◆ WORK ORDER: For each line below, check whether "pentru" is present. Report how many lines have it, nothing else.

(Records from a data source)
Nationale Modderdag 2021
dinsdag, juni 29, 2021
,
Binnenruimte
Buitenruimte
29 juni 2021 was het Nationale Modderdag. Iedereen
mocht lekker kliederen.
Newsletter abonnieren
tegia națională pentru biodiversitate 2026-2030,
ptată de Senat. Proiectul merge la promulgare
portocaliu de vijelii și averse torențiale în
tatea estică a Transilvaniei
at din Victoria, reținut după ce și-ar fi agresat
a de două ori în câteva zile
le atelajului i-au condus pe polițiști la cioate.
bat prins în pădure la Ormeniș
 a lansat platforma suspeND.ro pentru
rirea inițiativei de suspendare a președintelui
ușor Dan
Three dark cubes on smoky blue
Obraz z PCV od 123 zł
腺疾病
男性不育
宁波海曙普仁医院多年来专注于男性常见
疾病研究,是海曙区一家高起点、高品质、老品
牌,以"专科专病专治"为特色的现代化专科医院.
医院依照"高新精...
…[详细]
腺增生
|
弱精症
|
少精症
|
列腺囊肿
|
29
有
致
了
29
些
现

---

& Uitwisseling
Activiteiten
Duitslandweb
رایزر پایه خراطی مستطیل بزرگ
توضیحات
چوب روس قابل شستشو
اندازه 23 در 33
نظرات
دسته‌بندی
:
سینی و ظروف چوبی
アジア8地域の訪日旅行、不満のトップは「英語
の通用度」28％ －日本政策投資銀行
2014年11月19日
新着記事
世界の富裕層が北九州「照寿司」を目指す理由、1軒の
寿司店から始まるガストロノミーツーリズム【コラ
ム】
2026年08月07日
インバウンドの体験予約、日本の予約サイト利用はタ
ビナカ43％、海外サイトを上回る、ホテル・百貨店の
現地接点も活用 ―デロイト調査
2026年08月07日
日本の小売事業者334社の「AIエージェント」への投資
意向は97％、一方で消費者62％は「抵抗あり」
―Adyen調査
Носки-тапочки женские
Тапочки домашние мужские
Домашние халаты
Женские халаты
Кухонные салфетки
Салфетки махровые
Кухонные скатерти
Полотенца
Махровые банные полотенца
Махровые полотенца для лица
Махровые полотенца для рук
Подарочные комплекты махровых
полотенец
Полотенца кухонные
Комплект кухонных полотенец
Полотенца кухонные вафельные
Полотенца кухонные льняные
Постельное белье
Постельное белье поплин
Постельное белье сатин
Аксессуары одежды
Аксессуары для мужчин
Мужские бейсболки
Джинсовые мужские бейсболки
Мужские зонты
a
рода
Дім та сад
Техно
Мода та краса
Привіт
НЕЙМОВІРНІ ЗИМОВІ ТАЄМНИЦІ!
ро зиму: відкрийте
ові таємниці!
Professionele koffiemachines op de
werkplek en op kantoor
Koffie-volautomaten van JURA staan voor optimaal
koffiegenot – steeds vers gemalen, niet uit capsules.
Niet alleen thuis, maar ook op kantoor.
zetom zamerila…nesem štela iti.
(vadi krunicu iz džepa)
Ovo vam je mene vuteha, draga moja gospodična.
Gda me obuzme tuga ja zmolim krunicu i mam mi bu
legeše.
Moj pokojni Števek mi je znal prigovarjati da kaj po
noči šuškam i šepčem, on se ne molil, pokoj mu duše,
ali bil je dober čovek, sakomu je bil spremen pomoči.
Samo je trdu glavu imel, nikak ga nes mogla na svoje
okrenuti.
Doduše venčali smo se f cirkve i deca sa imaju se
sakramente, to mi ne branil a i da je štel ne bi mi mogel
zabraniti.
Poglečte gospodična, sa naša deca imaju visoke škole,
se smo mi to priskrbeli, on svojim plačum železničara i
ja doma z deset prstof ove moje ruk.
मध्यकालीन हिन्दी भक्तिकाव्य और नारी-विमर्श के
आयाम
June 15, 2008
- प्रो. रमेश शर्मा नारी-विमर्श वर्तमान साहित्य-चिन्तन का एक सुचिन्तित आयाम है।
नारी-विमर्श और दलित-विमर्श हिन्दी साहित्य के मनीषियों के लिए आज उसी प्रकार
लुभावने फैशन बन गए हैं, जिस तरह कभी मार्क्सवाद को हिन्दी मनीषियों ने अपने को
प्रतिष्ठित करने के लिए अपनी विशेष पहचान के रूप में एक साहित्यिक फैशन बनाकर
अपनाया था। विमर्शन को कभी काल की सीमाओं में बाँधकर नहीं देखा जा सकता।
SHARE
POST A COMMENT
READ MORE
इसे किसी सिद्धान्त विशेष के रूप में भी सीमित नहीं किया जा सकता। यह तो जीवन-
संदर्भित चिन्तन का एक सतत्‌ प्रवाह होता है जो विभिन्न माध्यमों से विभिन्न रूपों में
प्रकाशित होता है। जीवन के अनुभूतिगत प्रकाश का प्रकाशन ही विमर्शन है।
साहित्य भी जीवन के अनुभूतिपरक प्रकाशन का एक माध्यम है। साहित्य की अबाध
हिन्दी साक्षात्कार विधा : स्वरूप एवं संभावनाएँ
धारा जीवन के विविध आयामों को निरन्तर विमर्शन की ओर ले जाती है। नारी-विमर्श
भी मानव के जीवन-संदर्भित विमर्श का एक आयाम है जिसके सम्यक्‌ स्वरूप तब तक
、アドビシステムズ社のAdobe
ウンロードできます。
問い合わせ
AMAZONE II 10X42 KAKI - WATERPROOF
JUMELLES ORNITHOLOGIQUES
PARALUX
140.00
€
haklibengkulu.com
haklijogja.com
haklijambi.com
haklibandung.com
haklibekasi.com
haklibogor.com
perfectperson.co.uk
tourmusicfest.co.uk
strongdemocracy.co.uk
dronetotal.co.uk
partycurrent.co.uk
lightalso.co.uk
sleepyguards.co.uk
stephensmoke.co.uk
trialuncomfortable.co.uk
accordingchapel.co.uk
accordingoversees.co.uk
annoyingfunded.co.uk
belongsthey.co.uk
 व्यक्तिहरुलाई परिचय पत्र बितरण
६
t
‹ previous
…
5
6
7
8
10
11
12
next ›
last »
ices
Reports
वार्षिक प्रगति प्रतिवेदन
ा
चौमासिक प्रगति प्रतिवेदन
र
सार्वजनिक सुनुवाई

---

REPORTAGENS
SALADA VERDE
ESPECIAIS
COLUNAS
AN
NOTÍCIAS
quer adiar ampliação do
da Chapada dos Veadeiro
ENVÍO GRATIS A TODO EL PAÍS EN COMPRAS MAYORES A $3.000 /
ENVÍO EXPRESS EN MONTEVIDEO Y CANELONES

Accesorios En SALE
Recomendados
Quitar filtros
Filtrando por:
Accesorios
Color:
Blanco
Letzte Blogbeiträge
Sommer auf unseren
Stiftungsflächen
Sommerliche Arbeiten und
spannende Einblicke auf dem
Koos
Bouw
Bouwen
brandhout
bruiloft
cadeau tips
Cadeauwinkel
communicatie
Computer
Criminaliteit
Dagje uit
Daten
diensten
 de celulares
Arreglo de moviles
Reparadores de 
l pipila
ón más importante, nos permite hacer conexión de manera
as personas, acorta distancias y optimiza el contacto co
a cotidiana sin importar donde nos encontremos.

◆ THE ANSWER: 2